**Task to complete:**
Please state what Faircloth claimed the notation on his calendar referred to, according to the court excerpt.

**Excerpt provided:**
+===+

Brandon testified that his mother had once told him that his father had threatened to kill her if she ever tried to leave him. In addition, police seized from Faircloth's home a 2007 calendar bearing a notation in Faircloth's handwriting on the date on which the victim had moved out, which read: “The day hell freezes over Norma leaves.”
Faircloth testified in his own defense, denying all involvement in his wife's murder. According to Faircloth, he had left his home that evening intending to go hunting but had changed course when his wife called to invite him over; he had arrived at his wife's apartment, where the couple began to “get romantic”; he had then left to get beer while his wife showered; and when he returned, the door was ajar and his wife was lifeless in a pool of blood. He claimed that her blood had splashed onto his pants when he knelt down to hold her hand. Faircloth admitted to having owned the murder weapon but claimed to have sold it a year and a half before his wife's death. He claimed that the notation on his calendar was a reference to an “inside joke.” He also admitted to consuming somewhere between six and nine beers on the night of the murder.
1. Though Faircloth has not challenged the sufficiency of the evidence, we have nonetheless reviewed the record and find the evidence sufficient to enable a rational trier of fact to conclude beyond a reasonable doubt that Faircloth was guilty of all the crimes of which he was convicted. Jackson v. Virginia, 443 U.S. 307, 99 S.Ct. 2781, 61 L.Ed.2d 560 (1979). While Faircloth denies culpability and purports to explain away the evidence against him, “ ‘[i]t was for the jury to determine the credibility of the witnesses and to resolve any conflicts or inconsistencies in the evidence.’ “ (Citation omitted.) Vega v. State, 285 Ga. 32, 33(1), 673 S.E.2d 223 (2009).

+===+

**Entries provided:**
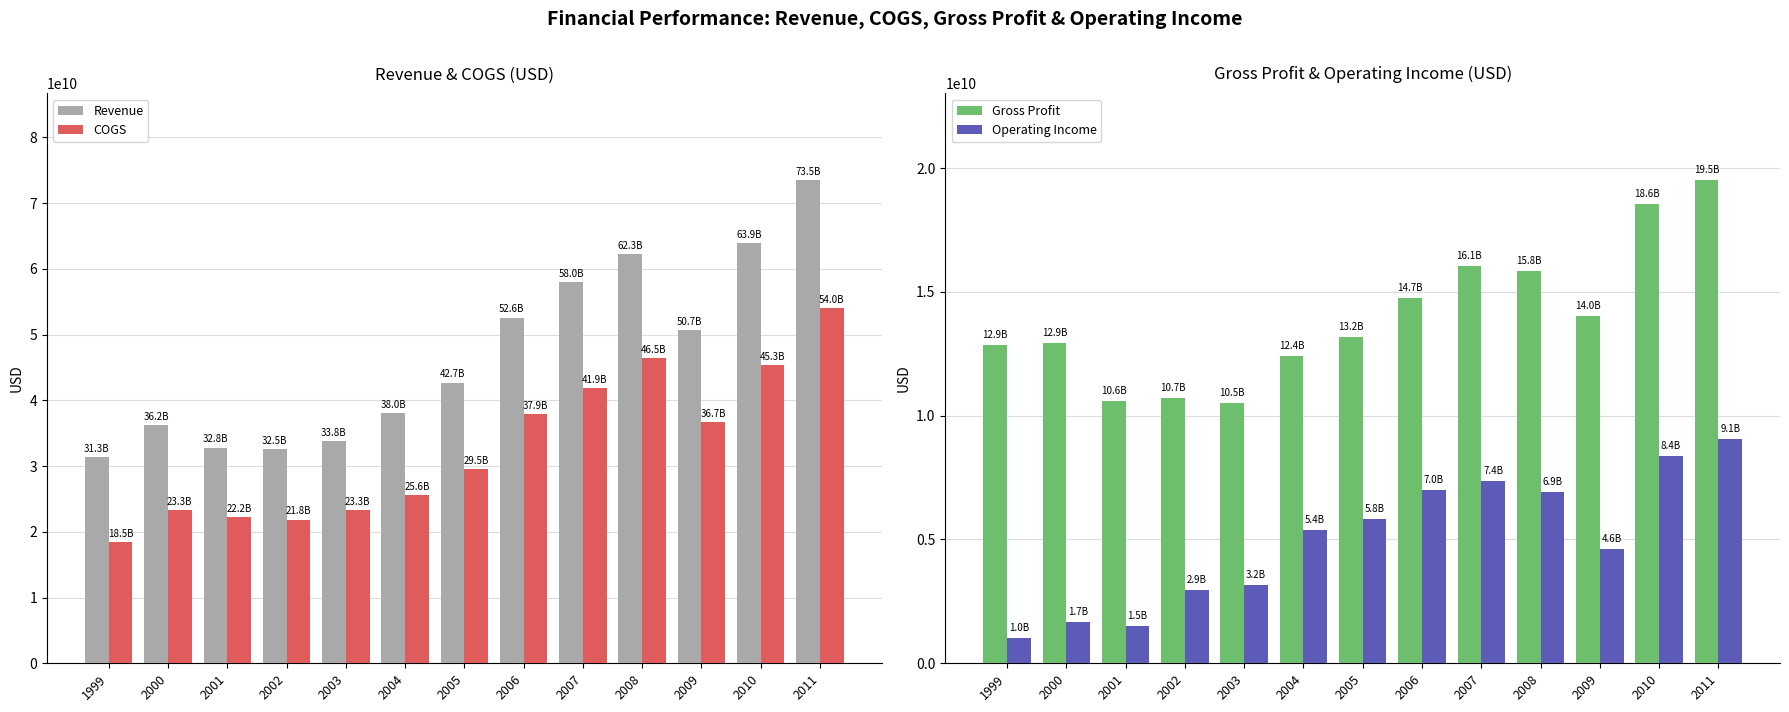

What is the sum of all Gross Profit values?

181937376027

+===+

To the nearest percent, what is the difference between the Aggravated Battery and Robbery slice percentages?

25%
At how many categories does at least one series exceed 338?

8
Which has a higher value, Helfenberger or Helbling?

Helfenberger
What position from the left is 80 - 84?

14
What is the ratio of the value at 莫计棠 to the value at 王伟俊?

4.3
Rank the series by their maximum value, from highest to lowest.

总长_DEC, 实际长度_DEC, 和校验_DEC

+===+

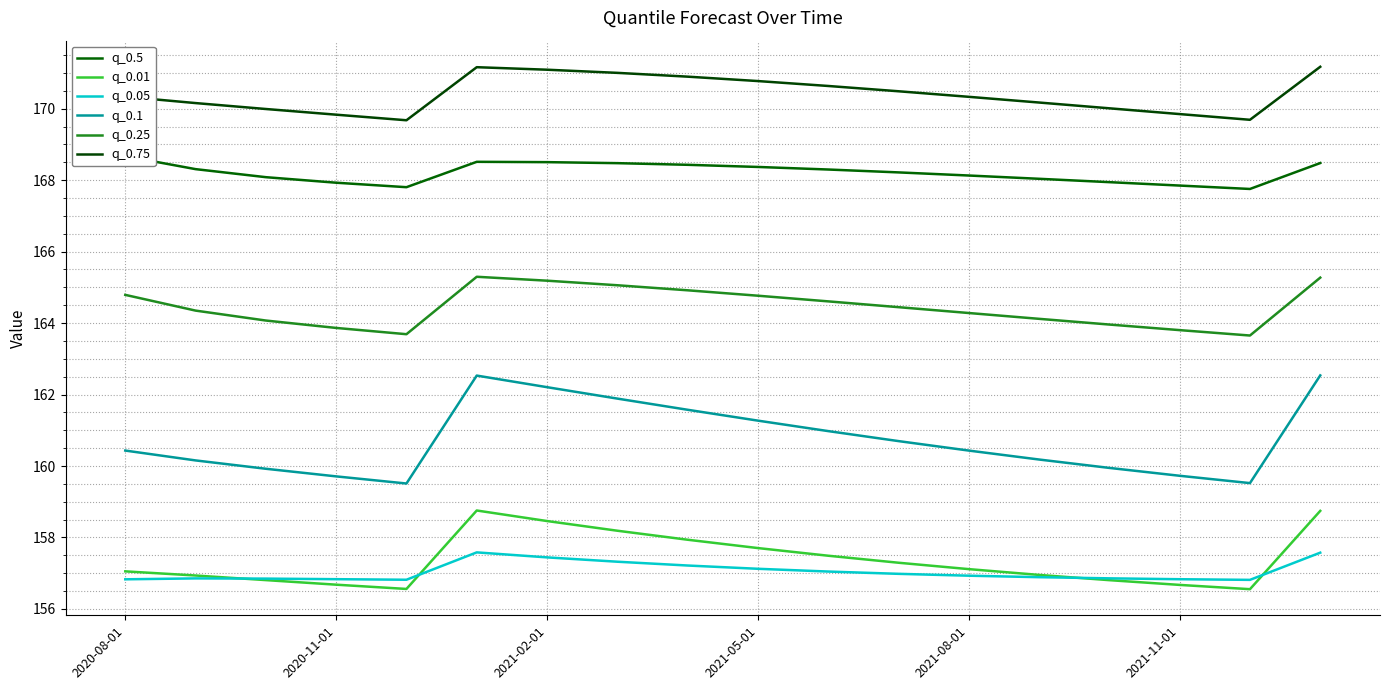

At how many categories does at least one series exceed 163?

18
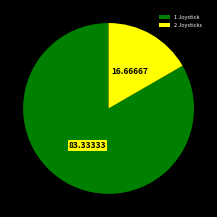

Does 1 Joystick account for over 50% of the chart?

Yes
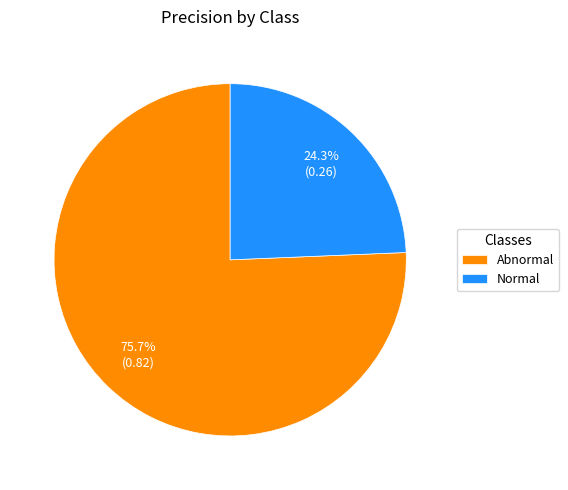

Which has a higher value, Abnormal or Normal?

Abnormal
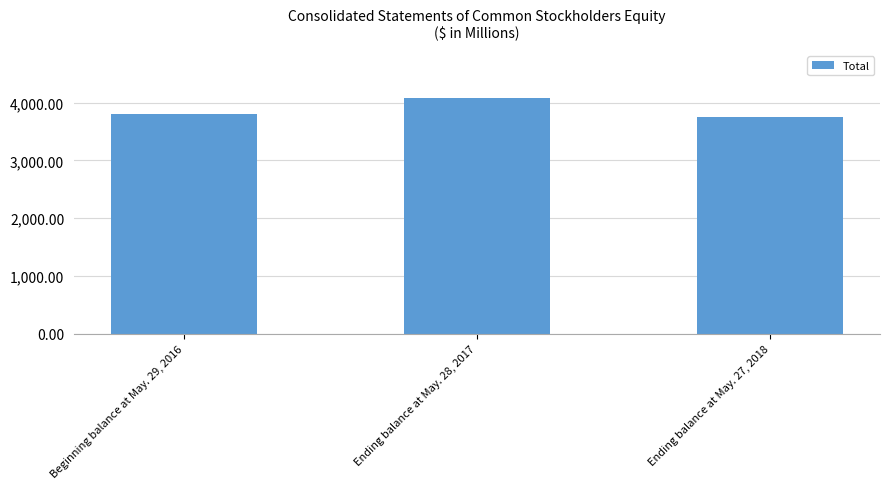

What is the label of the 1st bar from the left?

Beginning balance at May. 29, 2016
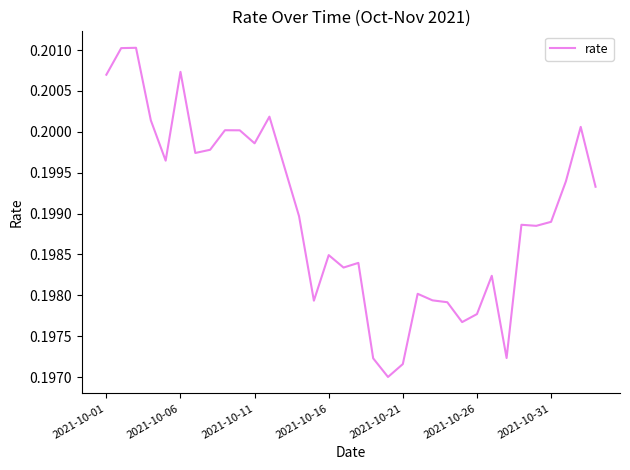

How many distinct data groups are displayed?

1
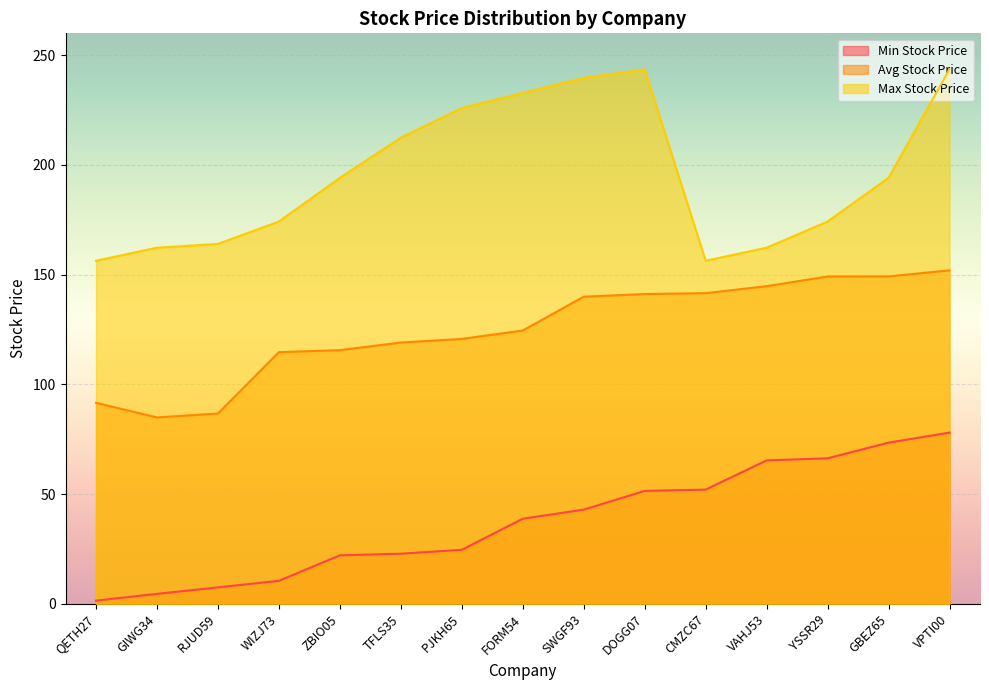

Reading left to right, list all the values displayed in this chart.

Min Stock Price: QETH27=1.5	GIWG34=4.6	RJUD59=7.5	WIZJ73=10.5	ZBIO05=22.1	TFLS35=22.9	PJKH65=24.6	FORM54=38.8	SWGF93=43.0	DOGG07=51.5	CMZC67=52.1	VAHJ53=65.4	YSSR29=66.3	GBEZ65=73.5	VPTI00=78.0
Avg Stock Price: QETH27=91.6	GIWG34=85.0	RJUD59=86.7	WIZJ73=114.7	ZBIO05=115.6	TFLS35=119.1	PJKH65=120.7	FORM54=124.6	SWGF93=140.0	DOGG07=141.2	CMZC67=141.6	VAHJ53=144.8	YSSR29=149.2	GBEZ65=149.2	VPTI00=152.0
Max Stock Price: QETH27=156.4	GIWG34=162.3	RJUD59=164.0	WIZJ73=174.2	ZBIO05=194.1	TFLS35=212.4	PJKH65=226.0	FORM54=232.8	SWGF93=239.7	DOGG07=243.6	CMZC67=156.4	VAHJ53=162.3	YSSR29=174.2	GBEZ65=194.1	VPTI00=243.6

+===+

**Task output:**
He claimed it was a reference to an "inside joke."